» **PROBLEM REQUIREMENTS**
In the data below, begin at the line containing "Could you annotate" and stop after the line containing "-0.008564, 0.629746, 0.283443]]". Rewrite only those lines, swapping "lens line" for "intrinsics line" with nothing else changed, and omit the pictures.

» **EXTRACTED ENTRIES**
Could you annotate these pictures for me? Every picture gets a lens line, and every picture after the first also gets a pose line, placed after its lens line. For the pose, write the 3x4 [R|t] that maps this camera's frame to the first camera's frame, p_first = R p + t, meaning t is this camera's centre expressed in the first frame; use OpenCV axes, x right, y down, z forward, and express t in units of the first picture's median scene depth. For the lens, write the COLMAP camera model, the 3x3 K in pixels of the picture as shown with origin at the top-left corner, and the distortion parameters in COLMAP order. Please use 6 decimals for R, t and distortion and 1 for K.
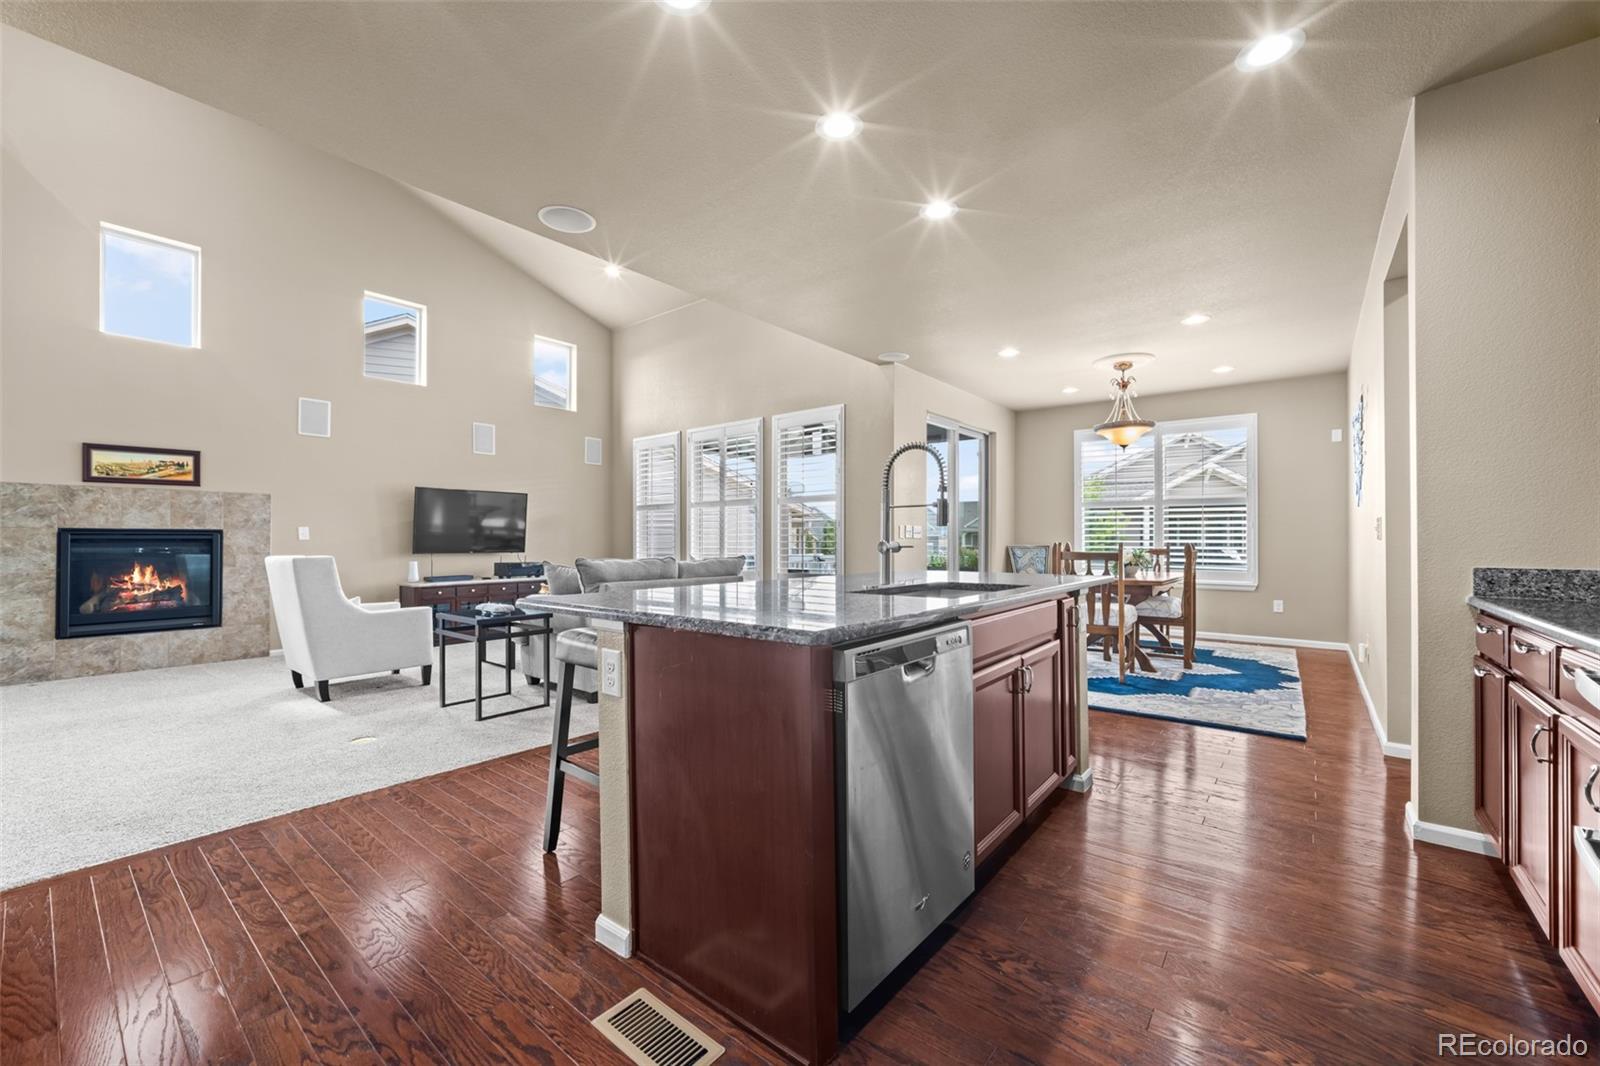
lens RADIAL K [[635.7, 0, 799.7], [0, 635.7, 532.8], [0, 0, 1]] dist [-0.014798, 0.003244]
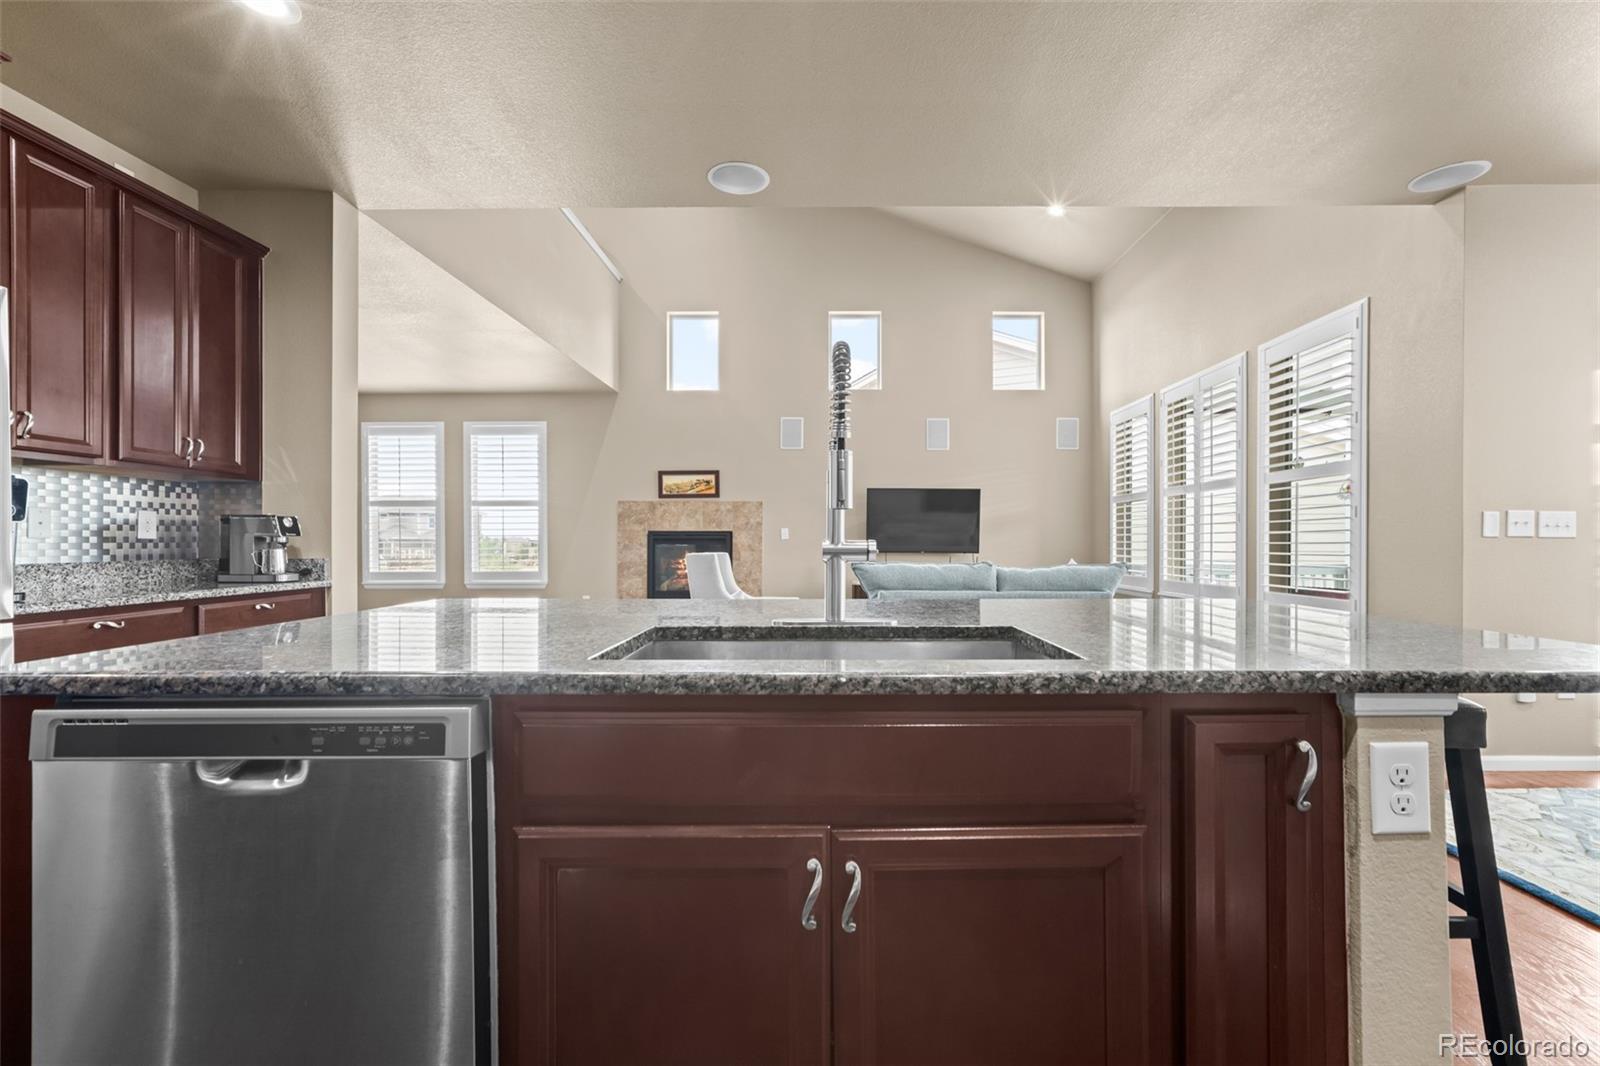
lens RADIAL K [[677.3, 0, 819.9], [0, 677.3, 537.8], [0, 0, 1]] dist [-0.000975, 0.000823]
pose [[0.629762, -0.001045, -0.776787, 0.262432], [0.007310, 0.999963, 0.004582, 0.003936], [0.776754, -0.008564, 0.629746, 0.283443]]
* * *
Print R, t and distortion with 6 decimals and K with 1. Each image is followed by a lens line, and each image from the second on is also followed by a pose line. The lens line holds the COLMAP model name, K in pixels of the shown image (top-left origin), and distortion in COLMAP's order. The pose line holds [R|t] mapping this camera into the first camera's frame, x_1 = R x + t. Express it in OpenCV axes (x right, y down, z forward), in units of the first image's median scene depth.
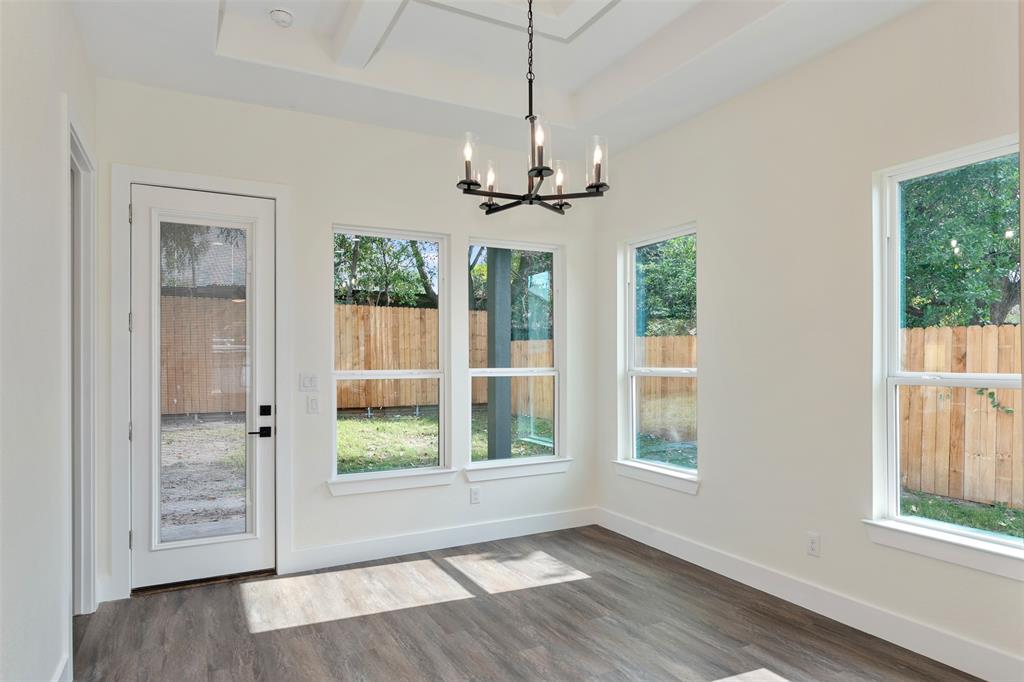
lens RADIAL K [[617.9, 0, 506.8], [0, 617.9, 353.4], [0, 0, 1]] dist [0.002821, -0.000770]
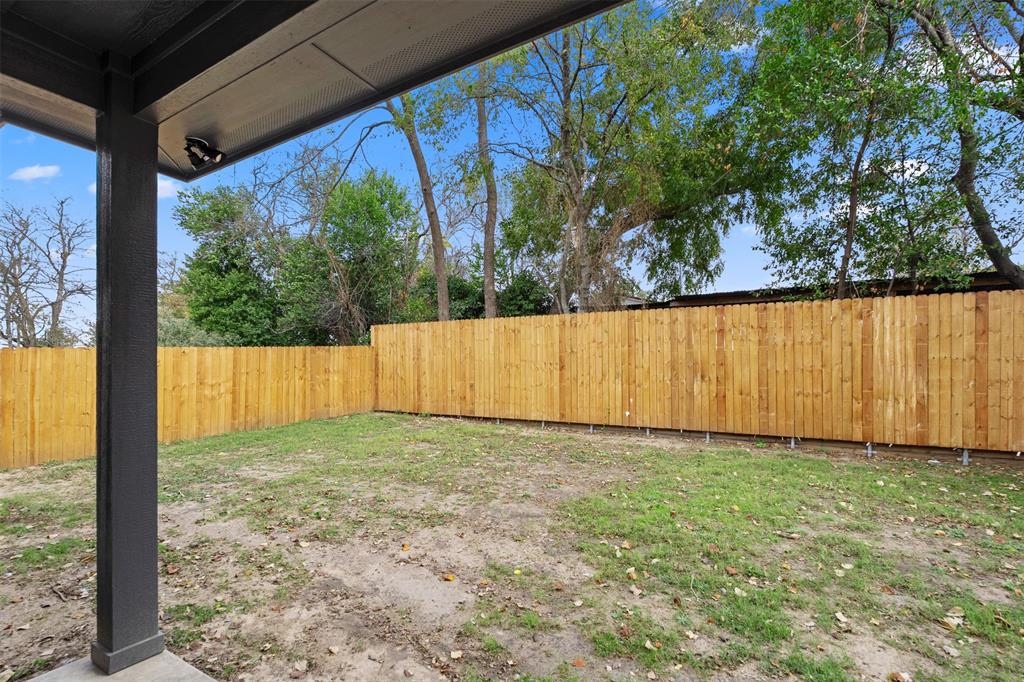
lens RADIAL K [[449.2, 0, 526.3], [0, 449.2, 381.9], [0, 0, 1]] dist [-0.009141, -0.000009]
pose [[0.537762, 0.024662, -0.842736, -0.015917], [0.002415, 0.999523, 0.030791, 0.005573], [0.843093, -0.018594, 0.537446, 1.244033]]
---
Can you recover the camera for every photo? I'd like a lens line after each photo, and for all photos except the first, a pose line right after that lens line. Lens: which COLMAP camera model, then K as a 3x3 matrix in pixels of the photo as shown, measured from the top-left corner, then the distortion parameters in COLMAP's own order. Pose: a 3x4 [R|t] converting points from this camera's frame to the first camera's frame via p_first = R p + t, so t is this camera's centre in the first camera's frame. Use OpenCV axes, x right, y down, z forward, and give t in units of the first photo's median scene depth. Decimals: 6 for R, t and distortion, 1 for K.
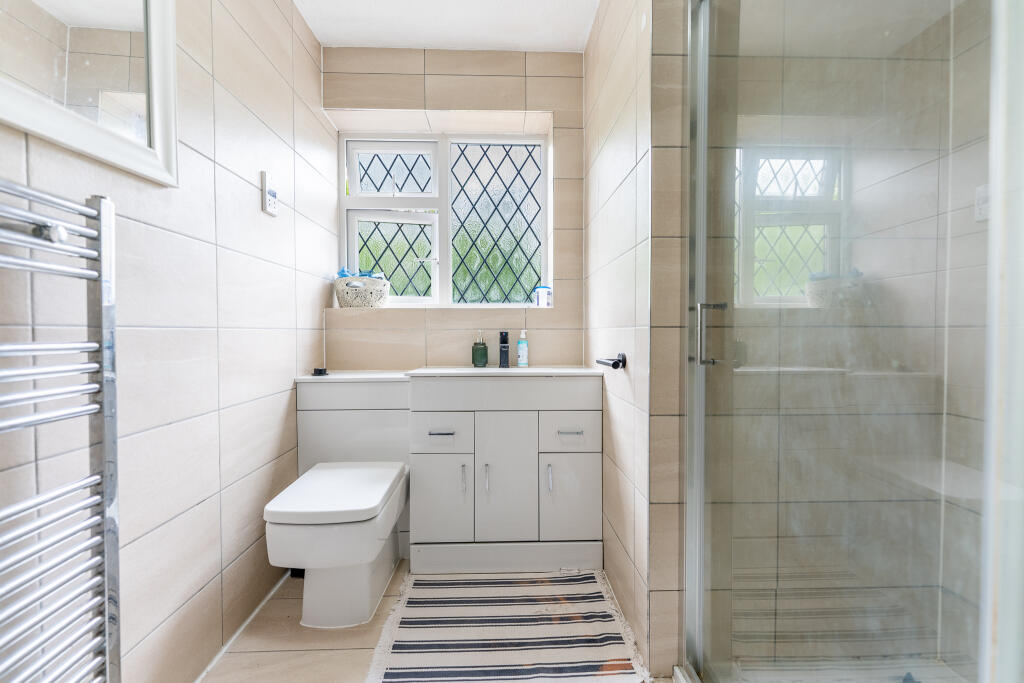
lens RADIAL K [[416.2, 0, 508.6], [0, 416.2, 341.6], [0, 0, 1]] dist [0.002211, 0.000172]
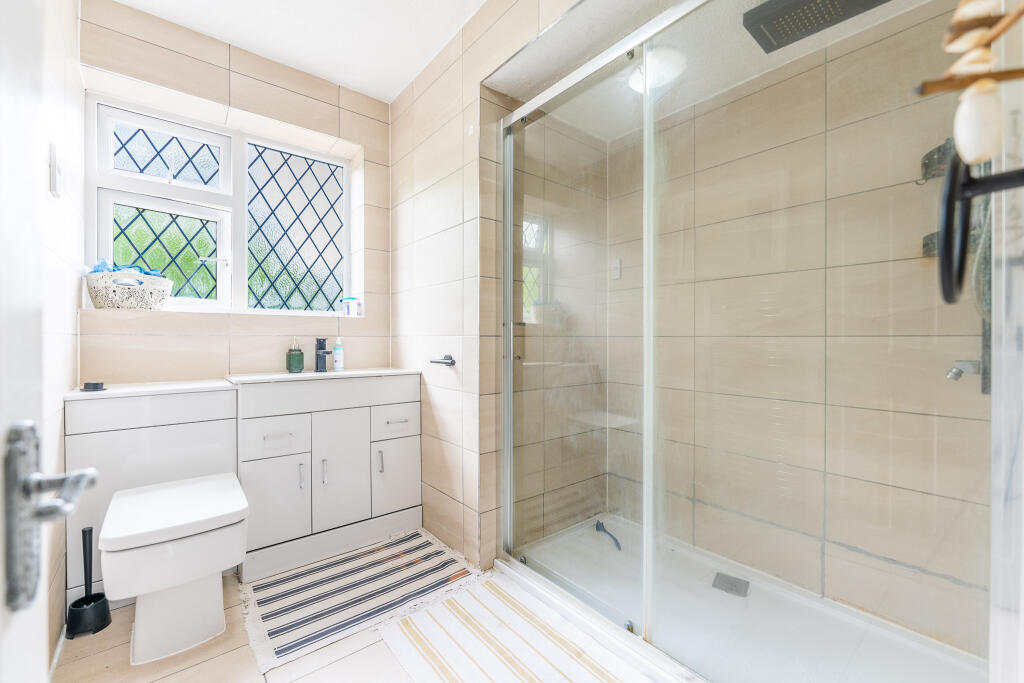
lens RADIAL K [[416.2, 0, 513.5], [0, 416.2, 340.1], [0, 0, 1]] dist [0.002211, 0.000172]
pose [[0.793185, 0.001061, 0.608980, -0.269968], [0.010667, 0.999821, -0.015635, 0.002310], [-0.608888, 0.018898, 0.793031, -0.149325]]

» **FINISHED EXERCISE**
Could you annotate these pictures for me? Every picture gets a intrinsics line, and every picture after the first also gets a pose line, placed after its intrinsics line. For the pose, write the 3x4 [R|t] that maps this camera's frame to the first camera's frame, p_first = R p + t, meaning t is this camera's centre expressed in the first frame; use OpenCV axes, x right, y down, z forward, and express t in units of the first picture's median scene depth. For the lens, write the COLMAP camera model, the 3x3 K in pixels of the picture as shown with origin at the top-left corner, and the distortion parameters in COLMAP order. Please use 6 decimals for R, t and distortion and 1 for K.
lens RADIAL K [[635.7, 0, 799.7], [0, 635.7, 532.8], [0, 0, 1]] dist [-0.014798, 0.003244]
lens RADIAL K [[677.3, 0, 819.9], [0, 677.3, 537.8], [0, 0, 1]] dist [-0.000975, 0.000823]
pose [[0.629762, -0.001045, -0.776787, 0.262432], [0.007310, 0.999963, 0.004582, 0.003936], [0.776754, -0.008564, 0.629746, 0.283443]]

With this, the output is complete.